The research project that forms the basis of this book was commenced within the New South Wales National Parks and Wildlife Service in 1977. It was designed primarily to examine the relationship between high kangaroo densities and vegetation in an arid-zone national park (Kinchega National Park). By examining kangaroo dynamics in relation to weather and pasture availability, and studying kangaroo movement, diet, and techniques for monitoring population change and well-being, it was also hoped to provide information relevant to management of kangaroos on rangelands. Most of the research on the Park was duplicated on the adjoining grazing lease (Tandou).
The years 1977 to 1980 saw the development of techniques for handling the peculiarities of rangeland vegetation, weather and herbivores. In late 1979 CSIRO Division of Wildlife Research (now the CSIRO Division of Wildlife and Rangelands Research) was invited to participate. The invitation was accepted and a formal agreement was drawn up in August 1980 to conduct a joint project for five years. The project was then modified and expanded, proceeding to the end of the contract period in November 1985. This book deals largely with the period of the joint study.

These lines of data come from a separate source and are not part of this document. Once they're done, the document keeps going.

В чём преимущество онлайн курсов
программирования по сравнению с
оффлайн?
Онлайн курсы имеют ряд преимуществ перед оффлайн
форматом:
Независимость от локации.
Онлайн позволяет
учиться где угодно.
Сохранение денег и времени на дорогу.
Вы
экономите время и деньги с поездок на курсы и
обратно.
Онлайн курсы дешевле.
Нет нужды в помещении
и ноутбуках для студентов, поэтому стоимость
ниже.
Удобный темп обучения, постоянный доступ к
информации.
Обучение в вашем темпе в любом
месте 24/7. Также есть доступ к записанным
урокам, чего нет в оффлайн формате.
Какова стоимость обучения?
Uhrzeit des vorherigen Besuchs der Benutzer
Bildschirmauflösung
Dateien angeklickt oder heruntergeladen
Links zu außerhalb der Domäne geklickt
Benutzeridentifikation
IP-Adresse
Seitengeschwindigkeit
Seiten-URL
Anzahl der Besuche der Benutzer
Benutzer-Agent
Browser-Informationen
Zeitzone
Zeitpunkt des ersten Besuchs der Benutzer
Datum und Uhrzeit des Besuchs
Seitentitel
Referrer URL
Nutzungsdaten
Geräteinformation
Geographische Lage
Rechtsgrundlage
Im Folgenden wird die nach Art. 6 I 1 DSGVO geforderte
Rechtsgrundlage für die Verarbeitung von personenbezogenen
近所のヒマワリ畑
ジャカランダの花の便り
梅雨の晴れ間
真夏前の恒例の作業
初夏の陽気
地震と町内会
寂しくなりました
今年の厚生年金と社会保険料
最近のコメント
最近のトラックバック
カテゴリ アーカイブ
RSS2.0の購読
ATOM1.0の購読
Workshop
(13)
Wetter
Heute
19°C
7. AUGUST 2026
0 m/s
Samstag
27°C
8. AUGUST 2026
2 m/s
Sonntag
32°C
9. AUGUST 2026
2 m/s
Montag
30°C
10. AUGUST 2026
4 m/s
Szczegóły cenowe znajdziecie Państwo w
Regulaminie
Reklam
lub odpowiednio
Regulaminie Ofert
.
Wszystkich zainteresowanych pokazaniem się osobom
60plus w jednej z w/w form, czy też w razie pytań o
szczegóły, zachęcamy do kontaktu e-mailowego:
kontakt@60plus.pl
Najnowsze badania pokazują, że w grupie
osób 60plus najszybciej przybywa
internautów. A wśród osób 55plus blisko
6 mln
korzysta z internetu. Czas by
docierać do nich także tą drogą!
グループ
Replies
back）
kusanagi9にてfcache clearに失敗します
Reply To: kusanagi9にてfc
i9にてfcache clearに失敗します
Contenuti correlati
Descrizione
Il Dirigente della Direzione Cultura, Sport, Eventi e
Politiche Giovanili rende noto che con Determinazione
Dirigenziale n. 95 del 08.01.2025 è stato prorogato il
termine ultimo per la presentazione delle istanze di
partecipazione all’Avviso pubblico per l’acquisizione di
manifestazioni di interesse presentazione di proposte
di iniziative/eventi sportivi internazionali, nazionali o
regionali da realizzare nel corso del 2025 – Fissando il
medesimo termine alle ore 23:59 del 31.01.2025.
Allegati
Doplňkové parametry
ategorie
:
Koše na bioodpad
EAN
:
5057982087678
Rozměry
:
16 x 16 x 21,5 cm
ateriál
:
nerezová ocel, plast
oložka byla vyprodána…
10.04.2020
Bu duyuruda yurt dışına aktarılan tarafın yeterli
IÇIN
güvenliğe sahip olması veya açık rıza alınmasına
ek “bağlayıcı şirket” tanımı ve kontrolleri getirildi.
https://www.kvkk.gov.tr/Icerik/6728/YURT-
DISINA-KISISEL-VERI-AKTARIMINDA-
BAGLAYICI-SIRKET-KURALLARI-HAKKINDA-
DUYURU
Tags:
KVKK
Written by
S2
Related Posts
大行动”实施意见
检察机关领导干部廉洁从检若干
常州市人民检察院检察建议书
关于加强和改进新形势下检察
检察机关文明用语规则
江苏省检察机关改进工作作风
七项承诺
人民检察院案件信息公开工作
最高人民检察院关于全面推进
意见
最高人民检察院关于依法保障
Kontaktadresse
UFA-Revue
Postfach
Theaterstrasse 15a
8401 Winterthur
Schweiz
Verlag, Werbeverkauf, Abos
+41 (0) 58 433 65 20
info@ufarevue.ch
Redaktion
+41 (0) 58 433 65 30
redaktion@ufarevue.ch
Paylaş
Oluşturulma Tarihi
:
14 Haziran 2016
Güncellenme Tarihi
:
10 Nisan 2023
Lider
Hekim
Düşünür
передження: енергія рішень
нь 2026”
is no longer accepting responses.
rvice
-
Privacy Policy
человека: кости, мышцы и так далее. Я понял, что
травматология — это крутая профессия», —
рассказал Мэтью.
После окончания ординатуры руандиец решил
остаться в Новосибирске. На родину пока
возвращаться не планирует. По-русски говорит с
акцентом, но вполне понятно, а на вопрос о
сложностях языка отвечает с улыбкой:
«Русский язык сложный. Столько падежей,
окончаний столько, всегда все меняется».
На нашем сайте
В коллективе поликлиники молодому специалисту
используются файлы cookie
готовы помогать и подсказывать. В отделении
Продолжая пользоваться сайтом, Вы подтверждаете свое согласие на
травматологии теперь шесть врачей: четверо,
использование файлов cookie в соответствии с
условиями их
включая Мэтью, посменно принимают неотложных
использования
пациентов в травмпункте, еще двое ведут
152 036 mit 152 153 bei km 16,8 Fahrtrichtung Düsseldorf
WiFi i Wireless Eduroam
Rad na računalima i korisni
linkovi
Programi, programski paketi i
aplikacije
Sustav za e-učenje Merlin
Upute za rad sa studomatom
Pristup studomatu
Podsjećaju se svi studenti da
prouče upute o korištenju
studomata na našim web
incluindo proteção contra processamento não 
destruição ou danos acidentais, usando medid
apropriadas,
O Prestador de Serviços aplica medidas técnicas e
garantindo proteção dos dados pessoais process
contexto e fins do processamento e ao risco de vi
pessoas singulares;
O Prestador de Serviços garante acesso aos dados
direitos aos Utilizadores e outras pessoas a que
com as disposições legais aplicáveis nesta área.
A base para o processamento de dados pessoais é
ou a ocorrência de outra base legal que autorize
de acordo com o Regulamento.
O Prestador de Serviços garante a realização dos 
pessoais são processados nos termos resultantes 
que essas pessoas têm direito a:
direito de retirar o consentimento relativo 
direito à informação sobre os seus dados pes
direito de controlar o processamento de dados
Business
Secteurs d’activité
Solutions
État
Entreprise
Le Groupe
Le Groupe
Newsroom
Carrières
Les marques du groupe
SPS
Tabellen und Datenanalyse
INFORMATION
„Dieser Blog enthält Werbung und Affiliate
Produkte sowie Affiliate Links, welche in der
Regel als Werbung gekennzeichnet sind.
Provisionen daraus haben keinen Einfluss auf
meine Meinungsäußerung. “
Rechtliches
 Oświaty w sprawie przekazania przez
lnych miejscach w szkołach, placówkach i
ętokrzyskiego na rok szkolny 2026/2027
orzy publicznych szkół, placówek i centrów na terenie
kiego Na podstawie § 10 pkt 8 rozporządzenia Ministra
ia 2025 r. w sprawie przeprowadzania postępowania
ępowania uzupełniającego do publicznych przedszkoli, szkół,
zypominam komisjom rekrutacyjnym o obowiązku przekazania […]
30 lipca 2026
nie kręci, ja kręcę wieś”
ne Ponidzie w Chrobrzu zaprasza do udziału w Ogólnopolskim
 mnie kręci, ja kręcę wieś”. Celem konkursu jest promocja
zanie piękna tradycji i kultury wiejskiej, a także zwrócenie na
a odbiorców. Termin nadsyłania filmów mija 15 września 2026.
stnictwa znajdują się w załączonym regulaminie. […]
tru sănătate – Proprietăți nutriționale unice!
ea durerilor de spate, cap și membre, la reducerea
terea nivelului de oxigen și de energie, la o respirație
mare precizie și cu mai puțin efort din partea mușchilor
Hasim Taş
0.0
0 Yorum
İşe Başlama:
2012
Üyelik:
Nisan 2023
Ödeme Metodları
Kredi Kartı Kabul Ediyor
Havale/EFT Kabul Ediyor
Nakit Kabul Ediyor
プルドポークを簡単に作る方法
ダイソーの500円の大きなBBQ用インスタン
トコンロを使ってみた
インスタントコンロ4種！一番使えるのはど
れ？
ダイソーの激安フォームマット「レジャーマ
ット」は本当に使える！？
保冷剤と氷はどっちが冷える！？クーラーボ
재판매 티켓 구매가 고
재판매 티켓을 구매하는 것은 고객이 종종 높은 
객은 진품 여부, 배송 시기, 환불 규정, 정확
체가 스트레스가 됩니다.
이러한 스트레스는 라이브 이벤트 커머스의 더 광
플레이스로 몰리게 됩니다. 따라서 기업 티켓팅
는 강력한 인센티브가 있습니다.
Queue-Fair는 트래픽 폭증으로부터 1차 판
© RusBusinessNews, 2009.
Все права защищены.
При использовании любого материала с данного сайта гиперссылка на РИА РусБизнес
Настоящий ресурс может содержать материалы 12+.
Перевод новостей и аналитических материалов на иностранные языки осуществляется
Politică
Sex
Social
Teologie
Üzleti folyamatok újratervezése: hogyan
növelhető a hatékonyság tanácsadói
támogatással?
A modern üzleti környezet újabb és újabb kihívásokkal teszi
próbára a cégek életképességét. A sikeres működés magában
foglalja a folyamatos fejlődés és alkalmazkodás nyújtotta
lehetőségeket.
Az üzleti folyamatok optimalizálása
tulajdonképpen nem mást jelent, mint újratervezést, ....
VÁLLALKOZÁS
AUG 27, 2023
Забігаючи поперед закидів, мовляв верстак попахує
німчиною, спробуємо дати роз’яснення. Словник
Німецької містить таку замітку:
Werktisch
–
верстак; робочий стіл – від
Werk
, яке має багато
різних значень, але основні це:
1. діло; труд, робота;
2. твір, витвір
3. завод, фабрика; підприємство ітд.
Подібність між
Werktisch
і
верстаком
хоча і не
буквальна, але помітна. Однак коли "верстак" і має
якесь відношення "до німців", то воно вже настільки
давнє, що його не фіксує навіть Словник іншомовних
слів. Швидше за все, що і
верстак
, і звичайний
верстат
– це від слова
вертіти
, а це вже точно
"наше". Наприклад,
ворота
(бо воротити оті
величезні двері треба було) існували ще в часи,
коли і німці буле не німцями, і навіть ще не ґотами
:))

This chapter explores the following questions about vegetation in the sheep rangelands:
(1) How does rainfall affect plant biomass?
(2) How do rainfall and plant biomass affect plant growth?
(3) How does soil texture affect plant biomass?
(4) How does grazing by kangaroos and sheep affect plant biomass?
(5) Do any of these factors dominate to explain trends in plant biomass and species composition?
These questions will be addressed using data derived from Kinchega and Tandou. Pasture and shrubs are dealt with separately. Pasture includes all vascular plants in the herbaceous layer including chenopod sub-shrubs. Shrubs occupy the mid-layer of the vegetation and comprise perennial, deep-rooted, long-lived species relatively resistant to drought. The major shrub species is black bluebush (Maireana pyramidata), a 1.5 m high chenopod shrub not very palatable to kangaroos and sheep but eaten in times of severe food shortage.
Research methods
Pasture measurements
Pasture biomass and species composition were measured and species phenology was recorded at 213 sites on Kinchega National Park and at 100 sites on Tandou for each quarter between August 1980 and February 1984. Sites were located 1 km apart on parallel east-west lines separated by 2 km.
On each sampling occasion the pasture was measured at each site on three 0.25 m2 circular plots positioned at random within the site. These plots were then caged to exclude grazing by kangaroos, sheep and rabbits and were remeasured three months later.